While there is no allegation that any of the Alba Defendants was told in so many words that the information in question was leaked from IBM, the facts surely suggest strongly that they had reason to know that that was the case. Information about anticipated tender offers ordinarily is tightly held. The bidder does not wish to alert the target lest it take defensive measures or to alert the market for fear that arbitrageurs and others will buy the target stock and run the price up. And while this is second nature to financially sophisticated persons, its essence is obvious even to a näif. These defendants certainly recognized that the information conveyed to them offered an exceptional profit opportunity — a recognition easily inferred from the hurried opening of new brokerage accounts and the purchase of call options by financially unsophisticated persons. Their understanding that they had an opportunity to "make a killing" indicates also their awareness of the secret nature of the information, as the profit opportunity was the direct result of the fact that the information was not generally known. Surely the lack of general awareness of the information of IBM's intentions made it entirely likely that IBM was its ultimate source. The fact that these defendants, according to the complaint, lied to SEC investigators about the circumstances of the trades and/or their awareness of such trading by others evidences knowledge of guilt. In all the circumstances, the facts alleged are more than sufficient to give rise to a strong inference that these defendants each had reason to know that the information on which they traded came from IBM.

Injunctive Relief

Section 21(d) of the Exchange Act[7] authorizes the issuance of injunctions restraining violations of the Act at the request of the Commission "upon a proper showing" where it appears to the Commission that "any person is engaged or is about to engage" in violations of the Act or the rules and regulations thereunder. A showing of past wrongdoing alone, however, is insufficient to warrant the issuance of an injunction.[8] Rather, the Commission must show "a cognizable risk of future violation, something `more than the mere possibility which serves to keep the case alive.'"[9]

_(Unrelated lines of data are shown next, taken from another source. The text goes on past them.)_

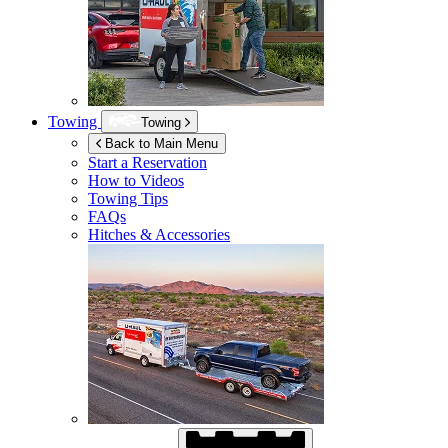
Towing
Towing
Back to Main Menu
Start a Reservation
How to Videos
Towing Tips
FAQs
Hitches & Accessories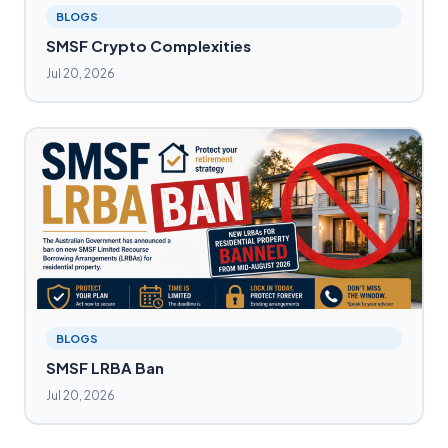
BLOGS
SMSF Crypto Complexities
Jul 20, 2026
BLOGS
SMSF LRBA Ban
Jul 20, 2026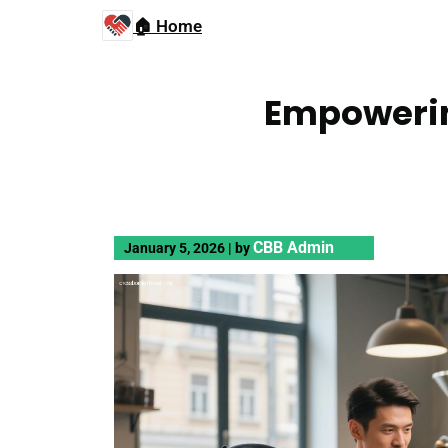
🏠 Home
Empowerin
CBB Admin
January 5, 2026
|
by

The Alba Defendants contend that they are unlikely to violate the securities laws in the future, as evidenced by the fact that the actions at issue in this case were isolated events that occurred several years ago. Perhaps. But the complaint alleges that these defendants, unless enjoined, will continue to violate Section 14(e) and Rule 14e-3. The Court is obliged to accept the truth of that allegation for purposes of this motion to dismiss, and so this aspect of the defendants' motion must be denied. Whether the Commission can prove the allegation remains to be seen.

Conclusion

For the foregoing reasons, the motion of defendants Dominic Alba, Dominic Spinelli, *35 Josephine DeCicco and Claudio Spinelli to dismiss the complaint is denied in all respects.

SO ORDERED.

NOTES

[1] 15 U.S.C. § 78n(e).

[2] 17 C.F.R. § 240.14e-3.

[3] 15 U.S.C. § 78u(d).

[4] Pl.Mem. 10 n. 1.

[5] Def. Reply Mem. 2.

[6] See, e.g., S.Q.K.F.C., Inc. v. Bell Atlantic TriCon Leasing Corp., 84 F.3d 629, 634 (2d Cir.1996) (plaintiff must allege facts demonstrating either that defendant had motive and opportunity to commit fraud or strong circumstantial evidence of conscious misbehavior or recklessness in order adequately to plead scienter in fraud case).

[7] 15 U.S.C. § 78u(d).

[8] S.E.C. v. Bausch & Lomb Inc., 565 F.2d 8, 18 (2d Cir.1977).

[9] Chris-Craft Indus., Inc. v. Piper Aircraft Corp., 480 F.2d 341, 405 (2d Cir.) (Mansfield, J., concurring) (quoting United States v. W.T. Grant Co., 345 U.S. 629, 73 S. Ct. 894, 97 L. Ed. 1303 (1953)), cert. denied. 414 U.S. 924, 94 S. Ct. 234, 38 L. Ed. 2d 158 (1973).